Additionally, standards are introduced for protecting the model's weights themselves – that is, its “core,” which determines how it works. A leak of a powerful model's weights is a distinct risk vector that the company now explicitly regulates.
Independent Auditing
Perhaps one of the most significant changes in version 3.0 is the emphasis on external verification. Anthropic has stated its intention to engage independent auditors to verify whether the RSP requirements are being met in practice.
This is an attempt to move away from a situation where the company audits itself. Self-regulation is better than nothing, but independent auditing brings a different level of trust. This is especially true as the industry increasingly debates the need for external regulatory mechanisms to oversee the development of powerful AI systems.
Anthropic's RSP is one of the few publicly available, detailed documents of its kind in the industry. The company is deliberately making it public as part of a broader strategy: to show that responsible AI development is not just talk, but a set of concrete commitments with measurable parameters.
Of course, this approach has its limitations. The policy remains an internal company document – it has no legal force in the traditional sense and relies primarily on reputational and ethical incentives to keep its own promises.

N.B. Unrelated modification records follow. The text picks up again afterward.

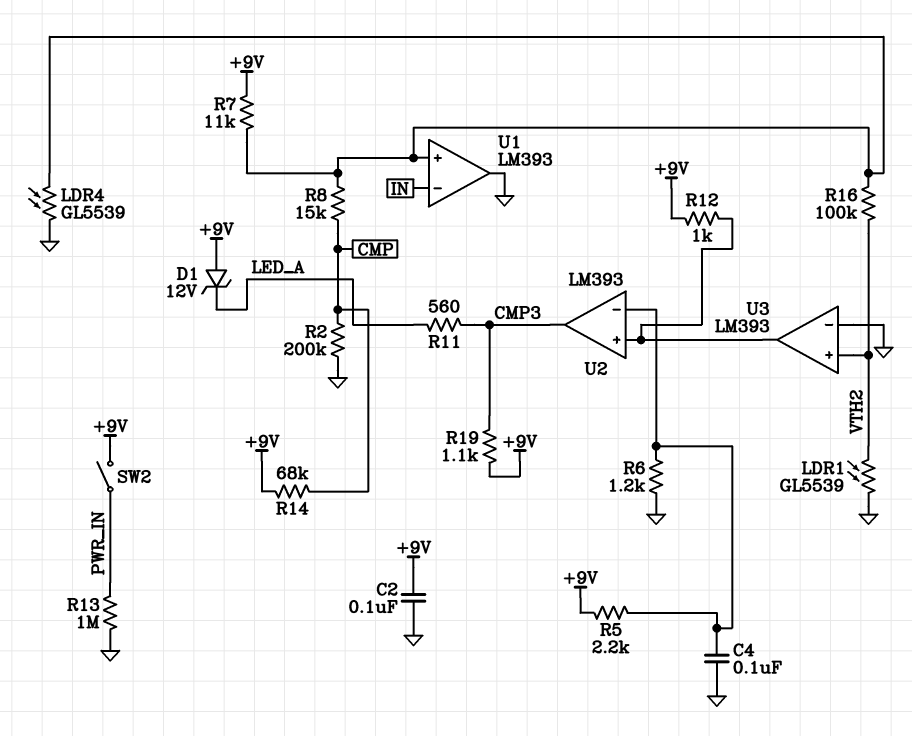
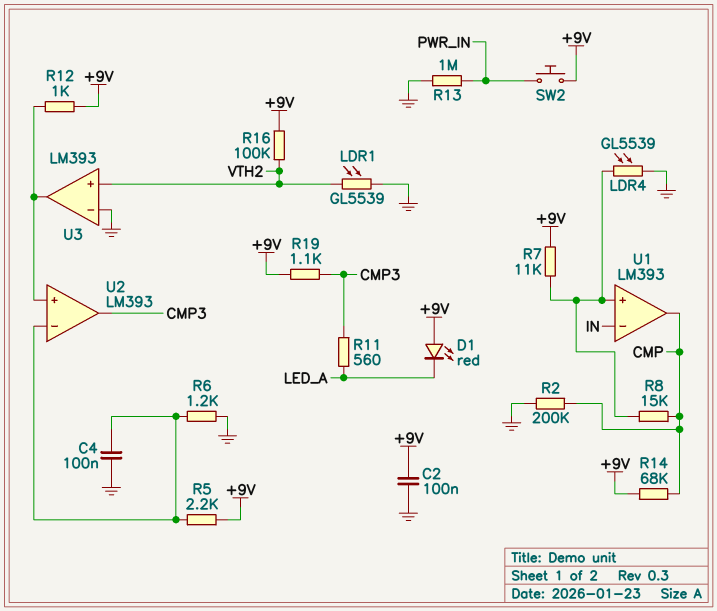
D1: zener 12V (A +9V, K LED_A) -> LED red (A +9V, K LED_A)
R16: 100k (U1/in+, VTH2) -> 100k (+9V, VTH2)
SW2: switch (+9V, PWR_IN) -> button (+9V, PWR_IN)
U1 pin out: GND -> CMP

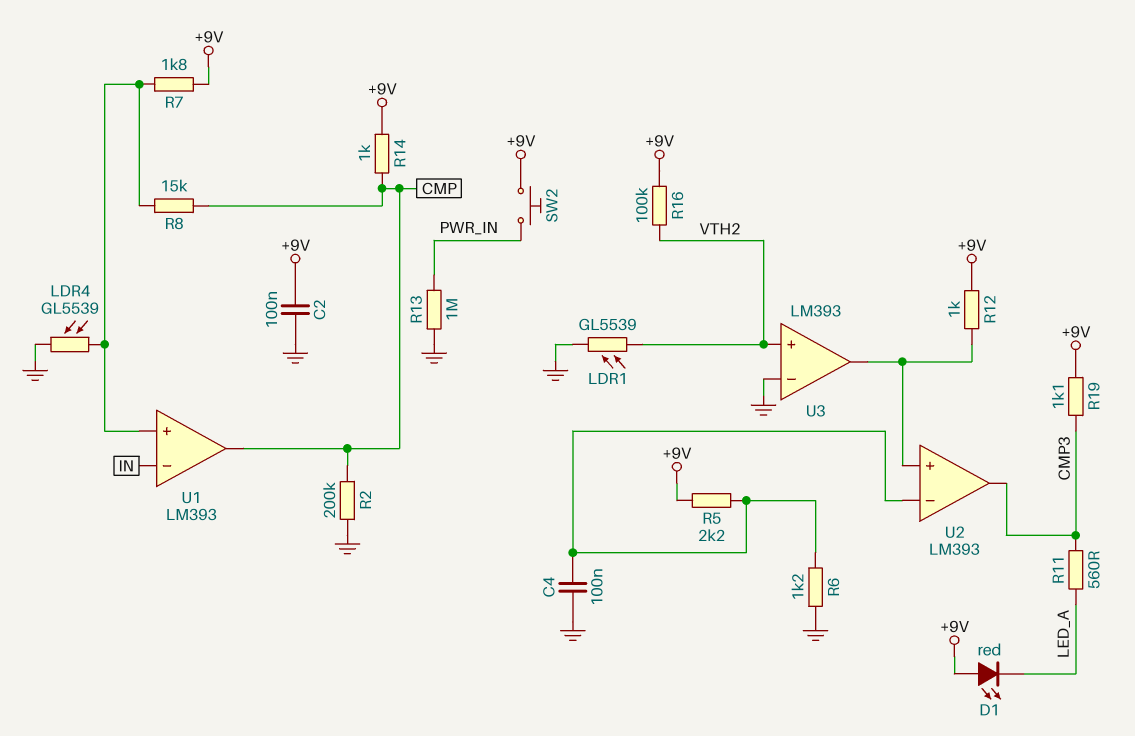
R7: 11k (+9V, U1/in+) -> 1.8k (+9V, U1/in+)
R14: 68k (+9V, CMP) -> 1k (+9V, CMP)

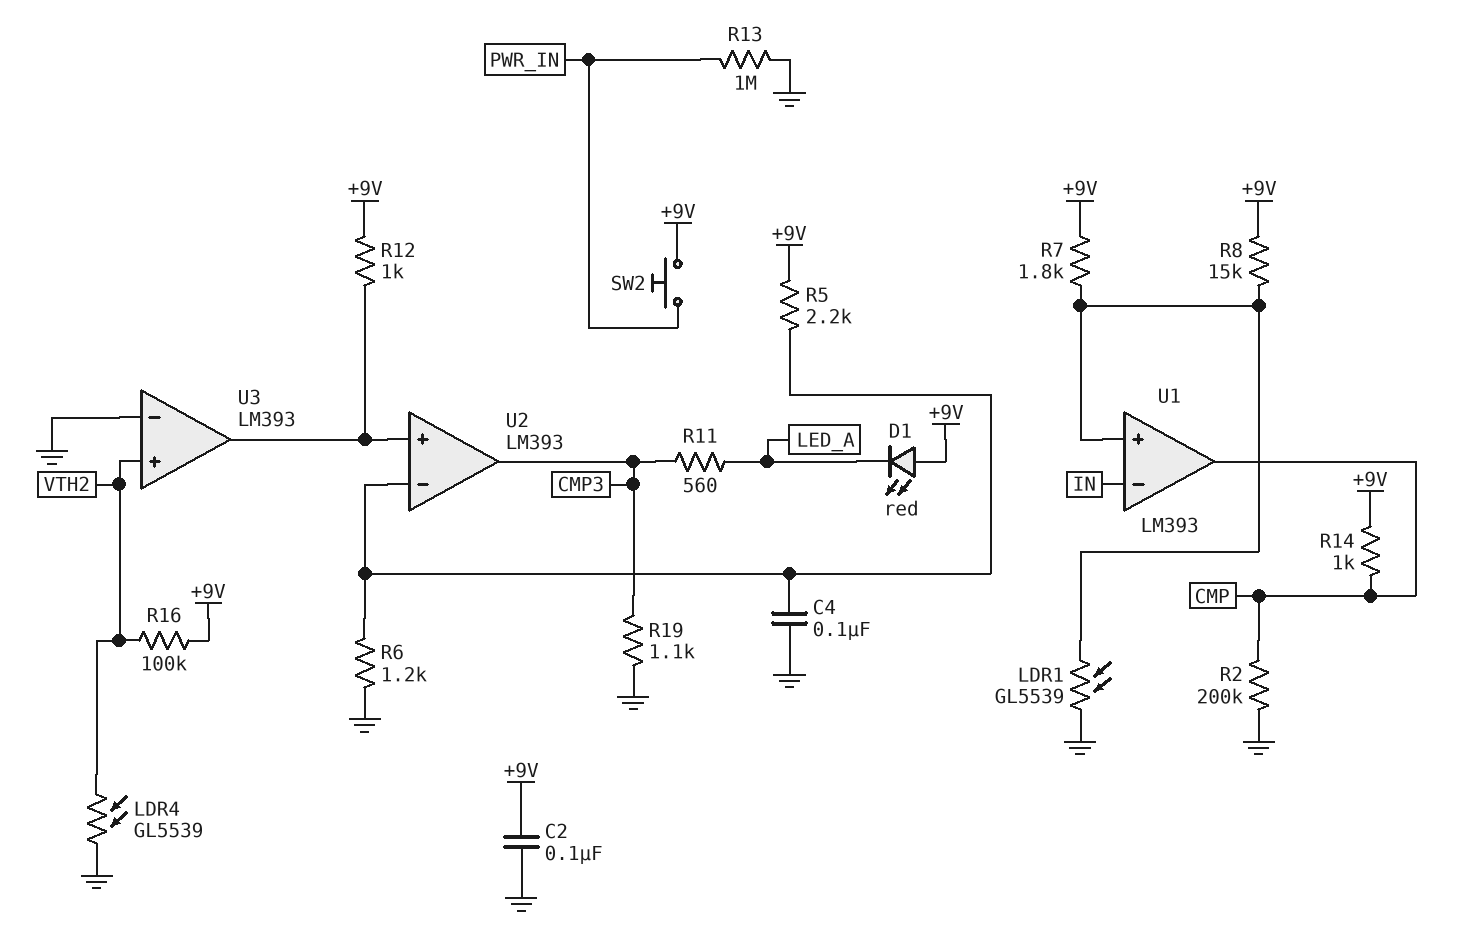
LDR1: GL5539 (GND, VTH2) -> GL5539 (GND, U1/in+)
LDR4: GL5539 (GND, U1/in+) -> GL5539 (GND, VTH2)
R8: 15k (CMP, U1/in+) -> 15k (+9V, U1/in+)
R19: 1.1k (+9V, CMP3) -> 1.1k (CMP3, GND)

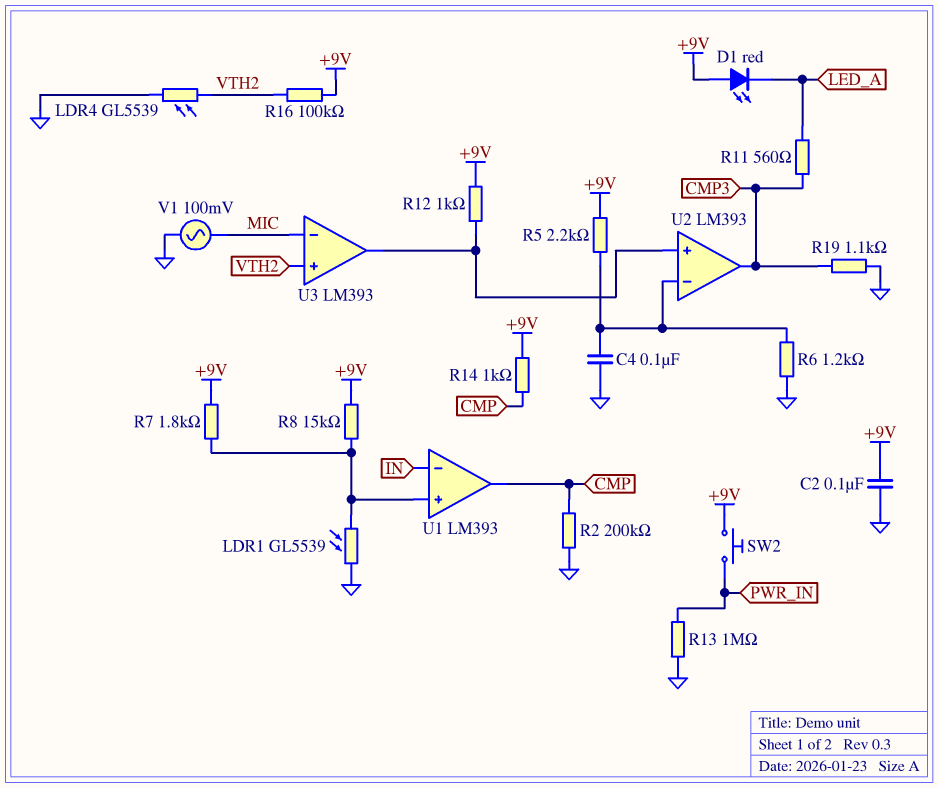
U3 pin in-: GND -> MIC
V1: none -> AC 100mV (GND, MIC)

Anthropic itself decides when and how to update the RSP and determines whether a model has passed the threshold tests.
The independent auditing mentioned in version 3.0 is a step towards greater transparency. But the question of what comprehensive external oversight for the development of powerful AI systems should look like remains open – and not just for Anthropic.
The RSP didn't appear in a vacuum. It's a response to a real sentiment in the industry: models are becoming more powerful faster than safety practices for working with them can be established.
Anthropic positions itself as a company that is aware of the risks of its own developments, and that's precisely why it continues them: with the rationale that it's better for powerful systems to be created by those who think about safety than by those who don't.
This is a controversial position, and it contains an internal contradiction that the company itself acknowledges. But the RSP is one of the tools Anthropic is using to try to resolve this contradiction: not by halting development, but by building concrete barriers against what could become truly dangerous.
Version 3.0 is not the final word. The document itself assumes that the policy will continue to be updated as new capabilities and new knowledge about risks emerge. This is perhaps one of the most honest things written in it: the admission that no one has the final answers yet, only more or less well-thought-out approaches to finding them.